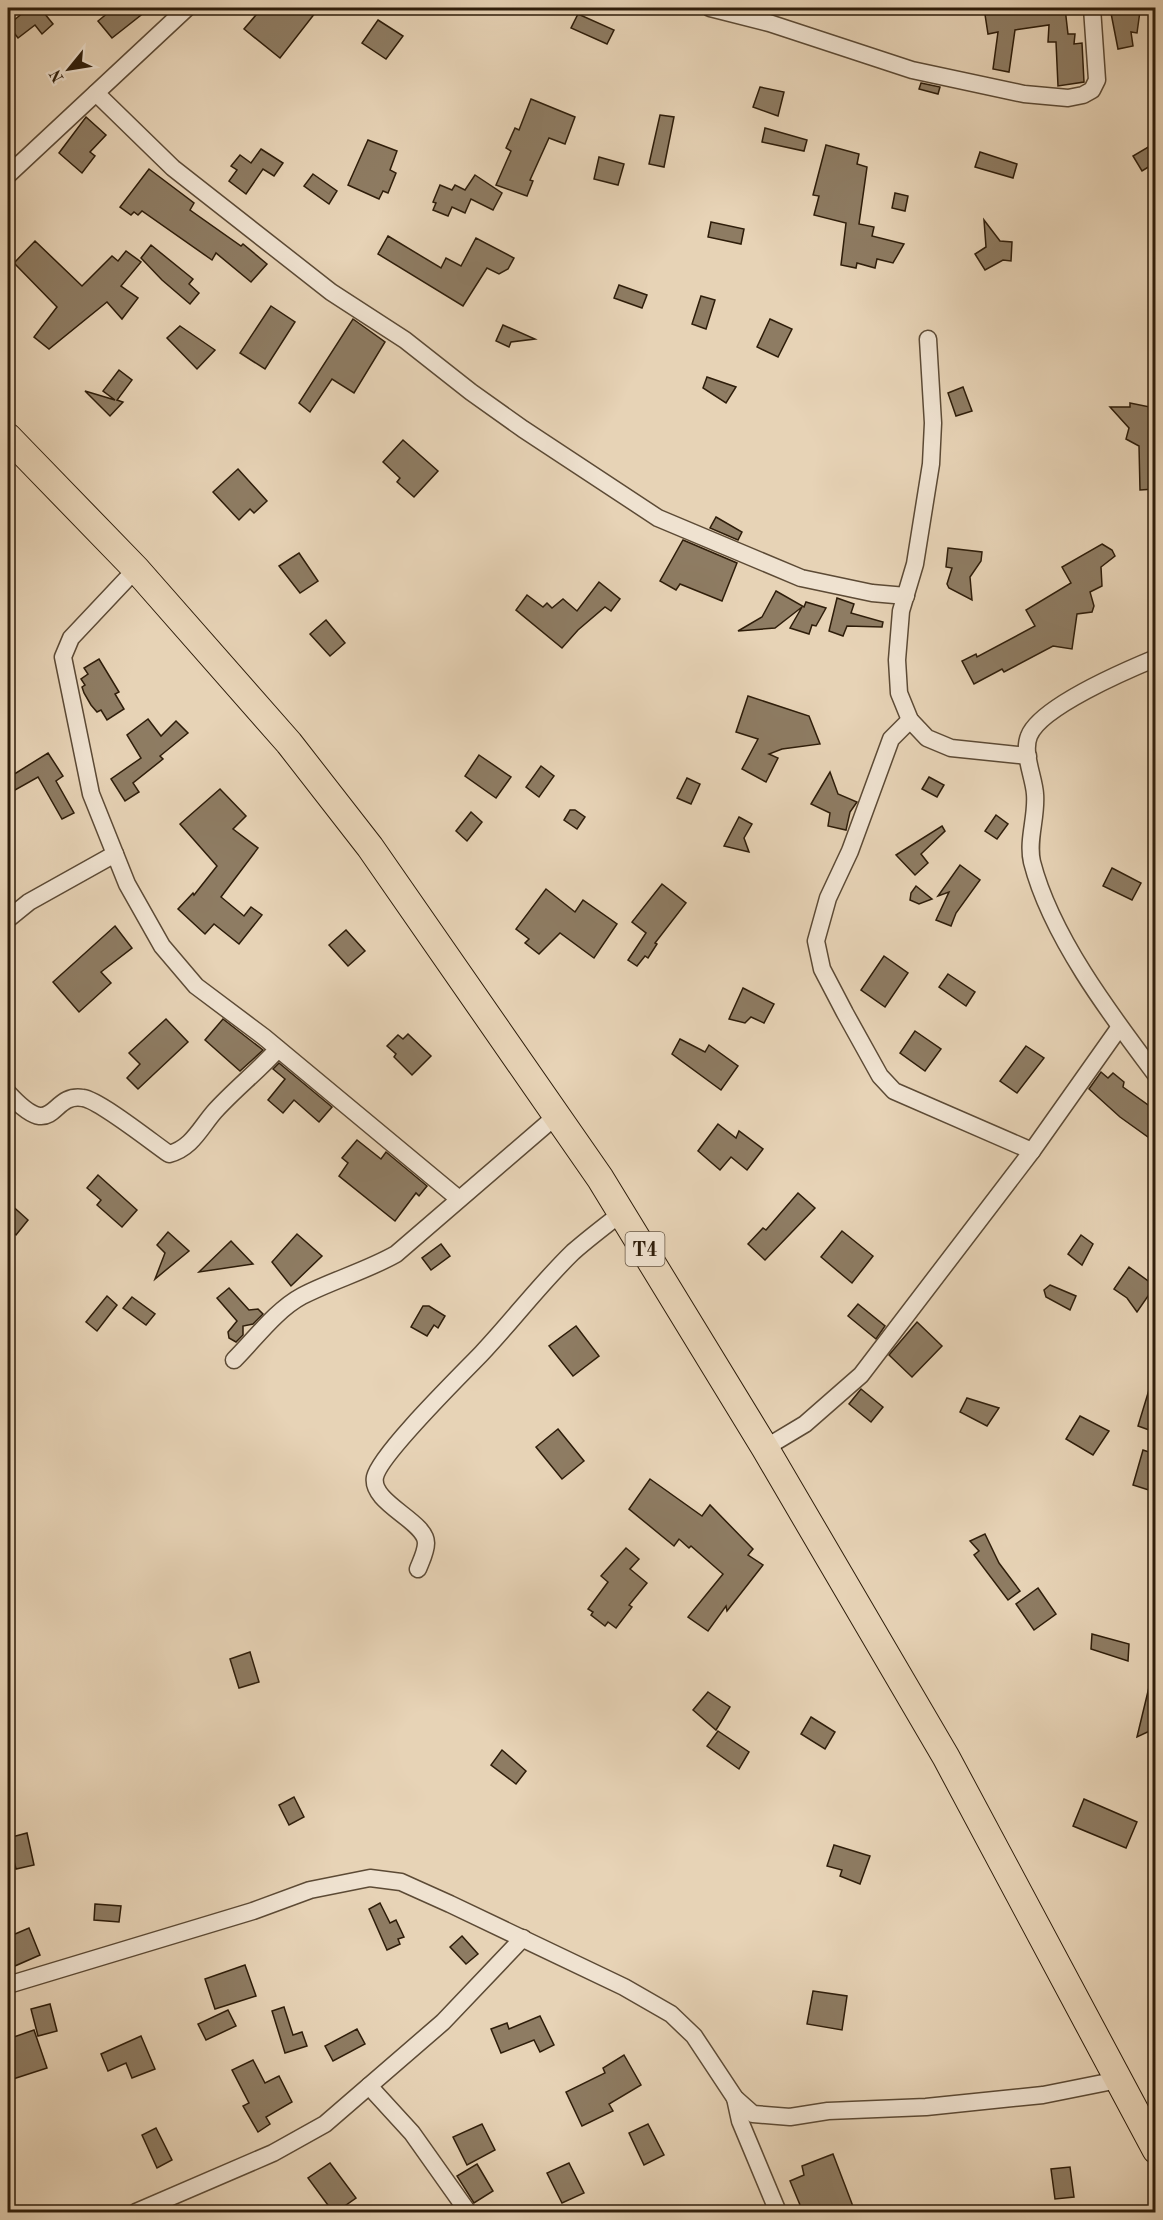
<svg xmlns="http://www.w3.org/2000/svg" width="1163" height="2220" font-family="'Old Standard TT',serif">
<style>
.building{fill:#8e7c63;stroke:#2e1d0a;stroke-width:1.5}
.lines{fill:none;stroke-linecap:round;stroke-linejoin:round}
.minor-casing{stroke:#5c4a35;stroke-width:19}
.trunk-casing{stroke:#2e1d0a;stroke-width:29}
.minor{stroke:#efe2d0;stroke-width:16}
.trunk{stroke:#e7d3b6;stroke-width:27}
.labels{text-anchor:middle;stroke-width:4.5;stroke-linejoin:round;paint-order:stroke}
.shield{fill:#efe2d0;stroke:#685845;stroke-width:1.5}
.shield-label{font-size:20px;font-weight:bold;fill:#2e1d0a}
</style>
<rect width="100%" height="100%" fill="#e7d3b6"/>
<filter id="stains"><feTurbulence type="fractalNoise" baseFrequency=".00333" numOctaves="4"/><feColorMatrix values="0 0 0 0 .2 0 0 0 0 .09 0 0 0 0 .02 0 0 0 .5 -.17"/></filter>
<radialGradient id="worn" r=".72"><stop offset=".6" stop-color="#630" stop-opacity="0"/><stop offset="1" stop-color="#630" stop-opacity=".3"/></radialGradient>
<g class="building">
<polygon points="29,8 40,8 53,24 42,34 35,25 18,38 8,25"/>
<polygon points="114,8 150,8 112,38 98,21"/>
<polygon points="262,8 319,8 280,58 244,29"/>
<polygon points="984,8 1065,8 1068,34 1075,34 1074,44 1082,43 1084,82 1058,86 1056,42 1048,42 1049,25 1015,30 1009,72 993,69 998,32 988,34"/>
<polygon points="1110,8 1140,11 1137,33 1131,32 1133,46 1118,49"/>
<polygon points="578,14 614,30 607,44 571,28"/>
<polygon points="378,20 403,36 386,59 362,43"/>
<polygon points="921,83 940,87 938,94 919,89"/>
<polygon points="760,87 784,92 778,116 753,107"/>
<polygon points="531,99 575,117 565,144 549,138 530,180 533,181 527,196 496,185 511,151 506,148 515,128 519,130"/>
<polygon points="660,115 674,117 664,167 649,164"/>
<polygon points="86,117 106,135 90,152 95,156 82,173 59,153"/>
<polygon points="765,128 807,140 804,151 762,142"/>
<polygon points="368,140 397,151 390,170 396,173 388,193 383,191 379,199 348,185"/>
<polygon points="1155,143 1155,163 1142,171 1133,156"/>
<polygon points="826,145 859,154 857,164 867,167 859,224 874,227 872,236 904,244 893,263 877,259 875,268 857,263 856,268 841,265 846,223 814,215 819,196 813,195"/>
<polygon points="261,149 283,163 274,176 263,169 246,194 229,181 237,170 231,166 240,155 251,163"/>
<polygon points="980,152 1017,164 1013,178 975,167"/>
<polygon points="599,157 624,164 618,185 594,179"/>
<polygon points="149,169 194,203 190,210 241,246 243,244 267,264 251,282 216,253 212,260 142,211 138,215 134,212 131,215 120,207"/>
<polygon points="313,174 337,191 329,204 304,186"/>
<polygon points="475,175 502,193 493,210 471,199 465,213 452,207 448,216 433,210 436,203 433,202 440,185 452,190 455,185 465,190"/>
<polygon points="895,193 908,196 905,211 892,208"/>
<polygon points="984,220 1000,241 1012,242 1011,261 1003,260 985,270 975,254 986,247"/>
<polygon points="711,222 744,229 741,244 708,237"/>
<polygon points="388,236 441,268 446,258 461,266 476,238 514,258 508,269 499,274 487,268 463,306 378,254"/>
<polygon points="35,241 82,286 112,256 118,261 126,251 141,262 121,286 138,298 122,319 107,302 49,349 34,337 57,307 14,263"/>
<polygon points="151,245 193,279 189,284 199,293 190,304 162,280 141,258"/>
<polygon points="619,285 647,295 642,308 614,298"/>
<polygon points="701,296 715,300 706,329 692,324"/>
<polygon points="271,306 295,322 265,369 240,353"/>
<polygon points="353,319 385,342 354,393 332,379 310,412 299,403"/>
<polygon points="770,319 792,329 778,357 757,347"/>
<polygon points="503,325 535,339 511,342 509,347 496,341"/>
<polygon points="180,326 215,350 197,369 167,338"/>
<polygon points="119,370 132,380 117,400 123,402 110,416 85,391 115,400 103,391"/>
<polygon points="707,377 736,387 726,403 703,388"/>
<polygon points="963,387 972,411 956,416 948,393"/>
<polygon points="1130,403 1155,408 1155,489 1140,490 1139,446 1126,439 1129,428 1110,407 1130,407"/>
<polygon points="403,440 438,471 414,497 397,482 400,478 383,462"/>
<polygon points="238,469 267,501 254,513 250,509 239,520 213,492"/>
<polygon points="716,517 742,532 738,540 710,528"/>
<polygon points="683,540 737,563 722,601 680,584 676,590 660,581"/>
<polygon points="1102,544 1112,550 1115,556 1101,567 1102,586 1090,592 1094,606 1092,612 1077,614 1072,649 1053,646 1004,672 1002,669 974,684 962,661 976,654 977,657 1035,626 1026,610 1071,583 1062,567"/>
<polygon points="948,548 982,552 981,561 970,577 972,600 949,588 947,584 952,568 946,567"/>
<polygon points="299,553 318,581 300,593 279,566"/>
<polygon points="599,582 620,599 611,611 605,607 578,630 562,648 516,610 527,595 543,607 547,603 552,608 563,599 577,611"/>
<polygon points="776,591 804,607 806,602 826,608 816,626 812,625 809,634 790,628 802,607 775,628 738,631 762,617"/>
<polygon points="837,598 854,604 851,613 883,622 882,627 847,626 843,636 829,631"/>
<polygon points="326,620 345,643 330,656 310,634"/>
<polygon points="99,659 119,692 115,694 124,709 107,720 101,710 97,712 91,705 84,693 82,687 85,685 81,679 88,674 84,668"/>
<polygon points="748,696 809,716 820,744 782,749 769,754 778,758 766,782 742,769 758,739 736,732"/>
<polygon points="148,719 161,736 176,721 188,733 160,756 163,759 133,783 139,792 125,801 111,779 141,758 127,735"/>
<polygon points="48,753 63,776 56,781 74,813 62,819 38,777 8,794 8,778"/>
<polygon points="479,755 511,777 496,798 465,776"/>
<polygon points="541,766 554,776 539,797 526,787"/>
<polygon points="830,772 838,794 857,802 850,812 846,830 828,826 830,813 811,804"/>
<polygon points="929,777 944,785 937,797 922,789"/>
<polygon points="687,778 700,784 691,804 677,798"/>
<polygon points="220,789 246,816 233,829 258,848 221,897 244,916 251,907 262,915 239,944 214,924 205,934 178,909 193,893 194,895 217,866 180,824"/>
<polygon points="570,810 575,810 585,817 577,829 564,820"/>
<polygon points="471,812 482,822 467,841 456,831"/>
<polygon points="996,815 1008,824 997,839 985,831"/>
<polygon points="739,817 752,824 744,838 749,852 724,846"/>
<polygon points="942,826 945,831 921,854 928,863 915,875 896,855"/>
<polygon points="960,865 980,880 956,913 951,926 936,920 949,892 938,896"/>
<polygon points="1112,868 1141,883 1132,900 1103,886"/>
<polygon points="662,884 686,903 655,943 657,944 648,958 645,956 637,966 628,960 646,933 632,922"/>
<polygon points="916,886 932,899 919,904 910,900 911,893"/>
<polygon points="546,889 575,912 583,900 617,924 594,958 560,933 539,954 525,943 529,939 516,929"/>
<polygon points="115,926 132,948 101,972 111,983 79,1012 53,982"/>
<polygon points="346,930 365,951 348,966 329,945"/>
<polygon points="884,956 908,973 885,1007 861,990"/>
<polygon points="948,974 975,992 966,1006 939,987"/>
<polygon points="743,988 774,1004 764,1023 751,1017 745,1023 729,1019"/>
<polygon points="166,1019 188,1042 138,1089 127,1078 140,1064 129,1053"/>
<polygon points="223,1019 263,1050 240,1071 205,1040"/>
<polygon points="915,1031 941,1049 925,1071 900,1053"/>
<polygon points="408,1034 431,1056 412,1075 394,1057 396,1054 387,1046 398,1035 403,1039"/>
<polygon points="680,1039 705,1052 709,1045 738,1066 721,1090 672,1054"/>
<polygon points="1026,1046 1044,1058 1017,1093 1000,1081"/>
<polygon points="279,1063 332,1107 319,1122 294,1100 283,1113 268,1100 285,1079 273,1069"/>
<polygon points="1101,1072 1108,1078 1113,1073 1124,1082 1123,1087 1155,1110 1155,1142 1120,1117 1089,1089"/>
<polygon points="718,1124 736,1138 739,1131 763,1149 747,1170 731,1157 720,1170 698,1151"/>
<polygon points="357,1140 381,1159 386,1152 427,1186 419,1196 416,1193 395,1221 339,1176 348,1163 342,1158"/>
<polygon points="98,1175 137,1210 122,1227 97,1205 101,1200 87,1188"/>
<polygon points="798,1193 815,1208 765,1260 748,1244 763,1228 766,1230"/>
<polygon points="8,1202 28,1220 16,1235 8,1228"/>
<polygon points="842,1231 873,1256 852,1283 821,1257"/>
<polygon points="168,1232 189,1251 155,1279 165,1253 157,1245"/>
<polygon points="297,1234 322,1256 291,1286 272,1262"/>
<polygon points="1081,1235 1093,1244 1082,1265 1068,1254"/>
<polygon points="231,1241 253,1264 199,1272"/>
<polygon points="441,1244 450,1256 431,1270 422,1258"/>
<polygon points="1129,1267 1155,1286 1137,1312 1127,1298 1114,1289"/>
<polygon points="1050,1285 1076,1296 1070,1310 1046,1297 1044,1290"/>
<polygon points="229,1288 249,1310 258,1309 263,1314 253,1324 243,1326 243,1335 236,1342 229,1338 228,1332 237,1321 217,1298"/>
<polygon points="107,1296 117,1305 97,1331 86,1322"/>
<polygon points="132,1297 155,1314 146,1325 123,1308"/>
<polygon points="858,1304 885,1326 876,1339 848,1316"/>
<polygon points="423,1306 429,1306 445,1316 438,1328 434,1325 427,1336 411,1327"/>
<polygon points="917,1322 942,1346 912,1377 889,1355"/>
<polygon points="576,1326 599,1356 573,1376 549,1346"/>
<polygon points="1152,1380 1155,1380 1155,1420 1152,1431 1138,1426"/>
<polygon points="861,1389 883,1407 871,1422 849,1404"/>
<polygon points="967,1398 999,1408 987,1426 960,1412"/>
<polygon points="1080,1416 1109,1431 1093,1455 1066,1439"/>
<polygon points="558,1429 584,1461 562,1479 536,1447"/>
<polygon points="1143,1450 1155,1454 1155,1492 1133,1485"/>
<polygon points="650,1479 702,1516 710,1505 753,1549 748,1555 763,1565 727,1611 726,1606 708,1631 688,1617 723,1574 691,1546 689,1548 679,1539 674,1546 629,1509"/>
<polygon points="985,1534 999,1563 1020,1591 1008,1600 974,1555 979,1551 970,1541"/>
<polygon points="626,1548 639,1559 630,1569 647,1583 629,1605 632,1607 616,1628 608,1622 605,1626 591,1615 593,1612 588,1609 608,1582 601,1576"/>
<polygon points="1038,1588 1056,1614 1034,1630 1016,1604"/>
<polygon points="1092,1634 1129,1644 1128,1661 1091,1649"/>
<polygon points="250,1652 259,1682 239,1688 230,1659"/>
<polygon points="1150,1683 1155,1683 1154,1729 1137,1737"/>
<polygon points="708,1692 730,1707 716,1730 693,1710"/>
<polygon points="811,1717 835,1732 825,1749 801,1734"/>
<polygon points="718,1731 749,1752 739,1769 707,1746"/>
<polygon points="502,1750 526,1771 516,1784 491,1765"/>
<polygon points="294,1797 304,1817 289,1825 279,1805"/>
<polygon points="1084,1799 1137,1822 1126,1848 1073,1826"/>
<polygon points="27,1833 34,1865 16,1869 8,1838"/>
<polygon points="834,1845 870,1856 860,1884 840,1876 842,1870 827,1866"/>
<polygon points="380,1903 390,1923 396,1920 404,1937 398,1939 400,1944 387,1950 369,1909"/>
<polygon points="95,1904 121,1906 119,1922 94,1920"/>
<polygon points="29,1928 40,1955 8,1969 8,1937"/>
<polygon points="462,1936 478,1954 466,1964 450,1947"/>
<polygon points="245,1965 256,1996 215,2009 205,1979"/>
<polygon points="813,1991 847,1996 842,2030 807,2024"/>
<polygon points="50,2004 57,2031 38,2036 31,2009"/>
<polygon points="284,2007 293,2035 302,2032 307,2046 285,2053 272,2011"/>
<polygon points="228,2010 236,2026 206,2040 198,2024"/>
<polygon points="540,2016 554,2045 540,2052 534,2040 501,2053 491,2029 507,2023 509,2029"/>
<polygon points="357,2029 365,2044 333,2061 325,2046"/>
<polygon points="34,2030 47,2068 10,2080 8,2072 8,2039"/>
<polygon points="141,2036 155,2069 132,2078 126,2063 108,2071 101,2054"/>
<polygon points="624,2055 641,2085 609,2104 613,2111 582,2126 566,2092 605,2073 603,2068"/>
<polygon points="253,2060 265,2083 279,2076 292,2102 266,2117 270,2124 258,2132 243,2106 249,2103 232,2070"/>
<polygon points="482,2124 495,2150 467,2165 453,2137"/>
<polygon points="648,2124 664,2155 644,2165 629,2133"/>
<polygon points="156,2128 172,2160 157,2168 142,2135"/>
<polygon points="833,2154 854,2209 844,2212 803,2212 790,2181 804,2175 802,2166"/>
<polygon points="330,2163 356,2198 336,2212 333,2212 308,2178"/>
<polygon points="569,2163 584,2193 562,2203 547,2173"/>
<polygon points="477,2164 493,2191 474,2203 457,2176"/>
<polygon points="1070,2167 1074,2197 1055,2199 1051,2169"/>
</g>
<g class="lines">
<defs>
<g id="minor">
<polyline points="710,8 769,23 912,70 1024,94 1068,98 1083,95 1092,90 1097,80 1092,8"/>
<polyline points="96,93 173,168 331,292 405,340 471,392 523,429 658,518 801,578 872,593 906,596"/>
<polyline points="8,175 187,8"/>
<polyline points="928,339 933,423 931,464 915,564 901,611 897,660 899,693 910,720 927,738 951,748 1028,756"/>
<polyline points="136,569 71,638 63,657 91,794 127,884 162,946 196,986 264,1037 459,1199"/>
<path d="M1156,658C1127,670 1040,707 1029,736C1022,753 1034,777 1035,794C1037,817 1027,840 1032,862C1051,936 1110,1014 1156,1075"/>
<polyline points="910,720 891,739 850,851 828,898 816,941 822,969 845,1013 880,1076 894,1091 1032,1151"/>
<polyline points="8,919 29,902 115,854"/>
<path d="M8,1093C56,1145 49,1092 83,1098C99,1100 153,1143 169,1154C192,1148 200,1128 215,1111C235,1089 258,1071 278,1049"/>
<path d="M234,1360C255,1339 276,1310 302,1296C333,1280 366,1271 396,1254L555,1117"/>
<polyline points="765,1448 805,1424 861,1375 1032,1151 1119,1028"/>
<path d="M418,1569C421,1561 426,1552 426,1543C426,1521 370,1503 375,1477C380,1454 462,1374 482,1353C513,1320 540,1284 573,1252C589,1238 606,1225 623,1212"/>
<polyline points="8,1985 253,1911 310,1890 370,1878 401,1882 450,1904 624,1987 671,2014 694,2036 735,2098 753,2114 790,2117 828,2111 926,2107 1043,2095 1118,2080"/>
<polyline points="369,2086 412,2133 468,2212"/>
<polyline points="735,2098 740,2121 778,2212"/>
<polyline points="136,2212 273,2153 325,2124 443,2022 523,1938"/>
</g>
<polyline id="trunk" points="8,437 136,569 289,743 370,847 600,1178 765,1448 946,1757 1156,2150"/>
</defs>
<use href="#minor" class="minor-casing"/>
<use href="#trunk" class="trunk-casing"/>
<use href="#minor" class="minor"/>
<use href="#trunk" class="trunk"/>
</g>
<g class="labels">
<rect class="shield" x="625.5" y="1232" width="39" height="34" rx="4.5"/>
<g class="shield-label">
<text x="645" y="1256">T4</text>
</g>
</g>
<rect width="1163" height="2220" fill="none" stroke="#e7d3b6" stroke-width="30"/>
<rect x="9" y="9" width="1145" height="2202" fill="none" stroke="#2e1d0a" stroke-width="3"/>
<rect x="15" y="15" width="1133" height="2190" fill="none" stroke="#2e1d0a" stroke-width="1.5"/>
<g transform="translate(69 69) rotate(240)" stroke="#efe2d0" stroke-width="4.5" paint-order="stroke">
<path d="M0-4.5L10 22L0 15L-10 22Z" fill="#2e1d0a"/>
<text y="-9" font-size="16" font-weight="bold" text-anchor="middle" fill="#2e1d0a">N</text>
</g>
<rect width="100%" height="100%" filter="url(#stains)"/>
<rect width="100%" height="100%" fill="url(#worn)"/>
</svg>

━━━━━━

● Work request
Which lines of the listing contain the string "text"? Copy each of them.

● Response
.labels{text-anchor:middle;stroke-width:4.5;stroke-linejoin:round;paint-order:stroke}
<text x="645" y="1256">T4</text>
<text y="-9" font-size="16" font-weight="bold" text-anchor="middle" fill="#2e1d0a">N</text>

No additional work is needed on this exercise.